WORK REQUEST -
Rewrite the records as a numbered list with blank lines omitted, beginning at the first line and ending after the line containing "til at holde et og mærke tyngden af et lille".

Collected data:
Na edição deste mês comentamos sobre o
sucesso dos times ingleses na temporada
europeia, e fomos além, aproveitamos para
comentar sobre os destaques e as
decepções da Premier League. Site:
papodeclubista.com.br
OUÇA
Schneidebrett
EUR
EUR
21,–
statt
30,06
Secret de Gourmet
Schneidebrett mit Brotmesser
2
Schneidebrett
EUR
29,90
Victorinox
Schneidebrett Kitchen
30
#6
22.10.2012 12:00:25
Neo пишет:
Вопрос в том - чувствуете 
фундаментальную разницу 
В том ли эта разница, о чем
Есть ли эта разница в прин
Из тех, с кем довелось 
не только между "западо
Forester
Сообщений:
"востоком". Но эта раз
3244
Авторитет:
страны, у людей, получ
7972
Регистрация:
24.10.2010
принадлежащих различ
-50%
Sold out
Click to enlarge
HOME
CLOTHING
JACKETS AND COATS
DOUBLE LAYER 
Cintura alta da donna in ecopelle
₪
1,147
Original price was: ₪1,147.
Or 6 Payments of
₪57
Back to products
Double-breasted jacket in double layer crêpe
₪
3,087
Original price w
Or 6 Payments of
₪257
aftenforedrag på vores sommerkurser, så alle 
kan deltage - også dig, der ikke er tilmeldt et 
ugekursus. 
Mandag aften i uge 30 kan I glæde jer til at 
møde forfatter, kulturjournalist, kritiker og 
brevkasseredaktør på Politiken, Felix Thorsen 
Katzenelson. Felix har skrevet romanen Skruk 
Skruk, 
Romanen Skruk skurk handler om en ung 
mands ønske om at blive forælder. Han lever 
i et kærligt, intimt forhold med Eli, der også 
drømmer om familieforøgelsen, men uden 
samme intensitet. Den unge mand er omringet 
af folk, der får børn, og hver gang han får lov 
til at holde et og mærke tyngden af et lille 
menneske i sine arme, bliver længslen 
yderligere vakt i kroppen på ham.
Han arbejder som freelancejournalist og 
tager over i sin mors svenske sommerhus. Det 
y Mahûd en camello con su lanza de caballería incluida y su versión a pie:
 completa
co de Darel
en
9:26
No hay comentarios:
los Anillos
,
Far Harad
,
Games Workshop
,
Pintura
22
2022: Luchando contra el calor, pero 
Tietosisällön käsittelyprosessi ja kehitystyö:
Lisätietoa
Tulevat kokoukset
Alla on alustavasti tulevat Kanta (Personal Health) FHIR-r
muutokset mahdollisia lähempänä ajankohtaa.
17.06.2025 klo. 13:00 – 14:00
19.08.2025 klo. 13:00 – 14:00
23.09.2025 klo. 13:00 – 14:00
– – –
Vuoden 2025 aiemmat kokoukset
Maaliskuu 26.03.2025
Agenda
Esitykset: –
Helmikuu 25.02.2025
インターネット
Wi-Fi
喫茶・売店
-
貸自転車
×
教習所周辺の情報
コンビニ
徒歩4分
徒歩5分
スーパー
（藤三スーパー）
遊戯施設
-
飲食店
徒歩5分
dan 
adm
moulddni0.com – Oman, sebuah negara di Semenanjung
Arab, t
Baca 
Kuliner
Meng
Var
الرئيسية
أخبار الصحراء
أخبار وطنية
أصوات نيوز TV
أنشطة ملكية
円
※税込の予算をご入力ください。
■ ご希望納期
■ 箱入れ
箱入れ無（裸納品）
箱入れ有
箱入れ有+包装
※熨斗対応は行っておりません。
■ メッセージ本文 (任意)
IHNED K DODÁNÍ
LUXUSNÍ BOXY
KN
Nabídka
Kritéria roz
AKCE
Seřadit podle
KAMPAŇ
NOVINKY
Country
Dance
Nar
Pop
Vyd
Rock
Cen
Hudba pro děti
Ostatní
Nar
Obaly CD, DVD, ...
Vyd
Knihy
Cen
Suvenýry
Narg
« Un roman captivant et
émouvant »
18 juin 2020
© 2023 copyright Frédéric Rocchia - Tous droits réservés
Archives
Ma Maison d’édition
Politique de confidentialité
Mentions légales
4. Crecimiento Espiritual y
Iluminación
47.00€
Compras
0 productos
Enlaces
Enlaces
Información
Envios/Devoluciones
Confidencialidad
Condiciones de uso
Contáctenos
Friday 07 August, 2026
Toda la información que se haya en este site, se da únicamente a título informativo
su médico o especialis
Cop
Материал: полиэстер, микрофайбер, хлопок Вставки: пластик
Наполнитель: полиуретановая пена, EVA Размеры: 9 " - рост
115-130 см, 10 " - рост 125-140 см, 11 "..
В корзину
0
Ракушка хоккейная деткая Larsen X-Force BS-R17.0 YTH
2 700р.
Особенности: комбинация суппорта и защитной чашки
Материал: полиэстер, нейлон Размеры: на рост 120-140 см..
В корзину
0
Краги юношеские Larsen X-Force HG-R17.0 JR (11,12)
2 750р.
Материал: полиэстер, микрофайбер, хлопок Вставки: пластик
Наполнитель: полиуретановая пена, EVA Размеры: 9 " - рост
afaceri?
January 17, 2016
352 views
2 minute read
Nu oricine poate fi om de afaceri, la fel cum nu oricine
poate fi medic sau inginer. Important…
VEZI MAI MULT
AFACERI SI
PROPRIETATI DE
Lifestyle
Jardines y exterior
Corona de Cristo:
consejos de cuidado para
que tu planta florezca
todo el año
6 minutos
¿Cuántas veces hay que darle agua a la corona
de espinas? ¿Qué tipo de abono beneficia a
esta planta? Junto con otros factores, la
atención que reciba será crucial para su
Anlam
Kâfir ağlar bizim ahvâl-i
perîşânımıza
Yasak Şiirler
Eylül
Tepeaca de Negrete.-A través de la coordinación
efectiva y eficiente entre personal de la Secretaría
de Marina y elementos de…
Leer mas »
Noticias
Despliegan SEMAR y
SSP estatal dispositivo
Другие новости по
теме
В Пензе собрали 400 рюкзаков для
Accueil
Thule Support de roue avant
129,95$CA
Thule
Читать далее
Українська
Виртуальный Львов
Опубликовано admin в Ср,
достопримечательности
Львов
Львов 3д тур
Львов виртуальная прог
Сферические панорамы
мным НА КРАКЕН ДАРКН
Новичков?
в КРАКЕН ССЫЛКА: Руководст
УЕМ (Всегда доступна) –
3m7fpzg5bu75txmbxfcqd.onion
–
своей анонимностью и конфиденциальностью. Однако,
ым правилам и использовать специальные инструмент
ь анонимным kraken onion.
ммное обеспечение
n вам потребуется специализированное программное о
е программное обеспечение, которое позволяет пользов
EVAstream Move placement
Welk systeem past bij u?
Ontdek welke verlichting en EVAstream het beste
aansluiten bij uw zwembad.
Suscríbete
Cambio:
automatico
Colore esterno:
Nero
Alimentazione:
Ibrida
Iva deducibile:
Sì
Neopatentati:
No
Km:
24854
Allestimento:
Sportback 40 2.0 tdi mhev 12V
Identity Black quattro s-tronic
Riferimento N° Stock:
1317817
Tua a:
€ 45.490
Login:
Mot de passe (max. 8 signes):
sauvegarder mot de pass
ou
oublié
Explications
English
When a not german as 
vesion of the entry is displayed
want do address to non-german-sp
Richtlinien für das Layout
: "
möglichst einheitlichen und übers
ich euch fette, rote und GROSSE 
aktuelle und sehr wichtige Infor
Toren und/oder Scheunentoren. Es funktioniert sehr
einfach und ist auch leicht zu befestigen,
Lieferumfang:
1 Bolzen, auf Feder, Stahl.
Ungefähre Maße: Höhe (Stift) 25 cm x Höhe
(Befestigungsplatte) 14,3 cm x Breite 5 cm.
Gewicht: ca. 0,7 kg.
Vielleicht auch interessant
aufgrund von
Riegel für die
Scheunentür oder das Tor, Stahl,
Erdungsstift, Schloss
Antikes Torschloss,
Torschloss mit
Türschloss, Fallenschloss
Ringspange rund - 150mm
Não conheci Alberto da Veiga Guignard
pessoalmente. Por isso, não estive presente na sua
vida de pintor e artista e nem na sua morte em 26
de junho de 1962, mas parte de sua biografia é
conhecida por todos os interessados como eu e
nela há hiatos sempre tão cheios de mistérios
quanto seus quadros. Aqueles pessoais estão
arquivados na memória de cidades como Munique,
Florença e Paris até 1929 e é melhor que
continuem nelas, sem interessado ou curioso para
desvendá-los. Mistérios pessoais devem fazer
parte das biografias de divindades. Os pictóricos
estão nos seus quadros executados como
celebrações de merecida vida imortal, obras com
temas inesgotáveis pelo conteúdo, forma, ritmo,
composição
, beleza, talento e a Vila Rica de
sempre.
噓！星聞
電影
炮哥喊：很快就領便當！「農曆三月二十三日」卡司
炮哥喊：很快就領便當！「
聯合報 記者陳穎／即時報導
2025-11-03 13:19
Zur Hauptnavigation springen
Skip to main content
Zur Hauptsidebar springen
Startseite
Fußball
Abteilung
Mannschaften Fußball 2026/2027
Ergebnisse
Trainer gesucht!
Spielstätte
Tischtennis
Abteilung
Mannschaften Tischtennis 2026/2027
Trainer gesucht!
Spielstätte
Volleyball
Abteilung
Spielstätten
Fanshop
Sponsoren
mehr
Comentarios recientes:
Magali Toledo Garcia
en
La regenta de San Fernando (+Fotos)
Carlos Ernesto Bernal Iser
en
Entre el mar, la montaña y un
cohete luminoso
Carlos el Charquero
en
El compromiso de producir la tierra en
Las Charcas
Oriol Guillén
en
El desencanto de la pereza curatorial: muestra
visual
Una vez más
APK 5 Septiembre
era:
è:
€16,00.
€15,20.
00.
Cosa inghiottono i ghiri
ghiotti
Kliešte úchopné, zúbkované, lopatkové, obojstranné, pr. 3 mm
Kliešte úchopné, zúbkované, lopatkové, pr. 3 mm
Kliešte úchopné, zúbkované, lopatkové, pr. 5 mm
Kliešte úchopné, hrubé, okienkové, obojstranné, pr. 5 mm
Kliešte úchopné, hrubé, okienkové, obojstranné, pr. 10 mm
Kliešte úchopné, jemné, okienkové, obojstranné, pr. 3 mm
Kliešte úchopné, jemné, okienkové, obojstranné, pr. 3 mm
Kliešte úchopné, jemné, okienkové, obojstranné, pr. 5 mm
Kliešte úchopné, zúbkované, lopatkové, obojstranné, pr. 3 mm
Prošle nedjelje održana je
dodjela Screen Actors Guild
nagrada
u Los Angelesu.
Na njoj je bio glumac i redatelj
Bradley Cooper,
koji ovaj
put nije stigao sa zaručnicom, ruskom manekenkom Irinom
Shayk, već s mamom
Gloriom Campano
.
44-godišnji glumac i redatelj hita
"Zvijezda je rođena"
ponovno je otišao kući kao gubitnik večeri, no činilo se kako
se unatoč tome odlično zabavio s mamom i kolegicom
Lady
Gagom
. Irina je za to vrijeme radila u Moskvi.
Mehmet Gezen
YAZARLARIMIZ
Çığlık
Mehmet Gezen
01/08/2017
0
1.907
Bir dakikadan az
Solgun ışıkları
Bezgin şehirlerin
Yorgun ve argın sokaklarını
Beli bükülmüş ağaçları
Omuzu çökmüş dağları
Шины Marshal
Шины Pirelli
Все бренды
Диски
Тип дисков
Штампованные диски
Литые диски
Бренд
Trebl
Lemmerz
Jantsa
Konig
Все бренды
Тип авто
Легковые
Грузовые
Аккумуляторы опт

FINAL ANSWER -
1. Na edição deste mês comentamos sobre o
2. sucesso dos times ingleses na temporada
3. europeia, e fomos além, aproveitamos para
4. comentar sobre os destaques e as
5. decepções da Premier League. Site:
6. papodeclubista.com.br
7. OUÇA
8. Schneidebrett
9. EUR
10. EUR
11. 21,–
12. statt
13. 30,06
14. Secret de Gourmet
15. Schneidebrett mit Brotmesser
16. 2
17. Schneidebrett
18. EUR
19. 29,90
20. Victorinox
21. Schneidebrett Kitchen
22. 30
23. #6
24. 22.10.2012 12:00:25
25. Neo пишет:
26. Вопрос в том - чувствуете 
27. фундаментальную разницу 
28. В том ли эта разница, о чем
29. Есть ли эта разница в прин
30. Из тех, с кем довелось 
31. не только между "западо
32. Forester
33. Сообщений:
34. "востоком". Но эта раз
35. 3244
36. Авторитет:
37. страны, у людей, получ
38. 7972
39. Регистрация:
40. 24.10.2010
41. принадлежащих различ
42. -50%
43. Sold out
44. Click to enlarge
45. HOME
46. CLOTHING
47. JACKETS AND COATS
48. DOUBLE LAYER 
49. Cintura alta da donna in ecopelle
50. ₪
51. 1,147
52. Original price was: ₪1,147.
53. Or 6 Payments of
54. ₪57
55. Back to products
56. Double-breasted jacket in double layer crêpe
57. ₪
58. 3,087
59. Original price w
60. Or 6 Payments of
61. ₪257
62. aftenforedrag på vores sommerkurser, så alle 
63. kan deltage - også dig, der ikke er tilmeldt et 
64. ugekursus. 
65. Mandag aften i uge 30 kan I glæde jer til at 
66. møde forfatter, kulturjournalist, kritiker og 
67. brevkasseredaktør på Politiken, Felix Thorsen 
68. Katzenelson. Felix har skrevet romanen Skruk 
69. Skruk, 
70. Romanen Skruk skurk handler om en ung 
71. mands ønske om at blive forælder. Han lever 
72. i et kærligt, intimt forhold med Eli, der også 
73. drømmer om familieforøgelsen, men uden 
74. samme intensitet. Den unge mand er omringet 
75. af folk, der får børn, og hver gang han får lov 
76. til at holde et og mærke tyngden af et lille 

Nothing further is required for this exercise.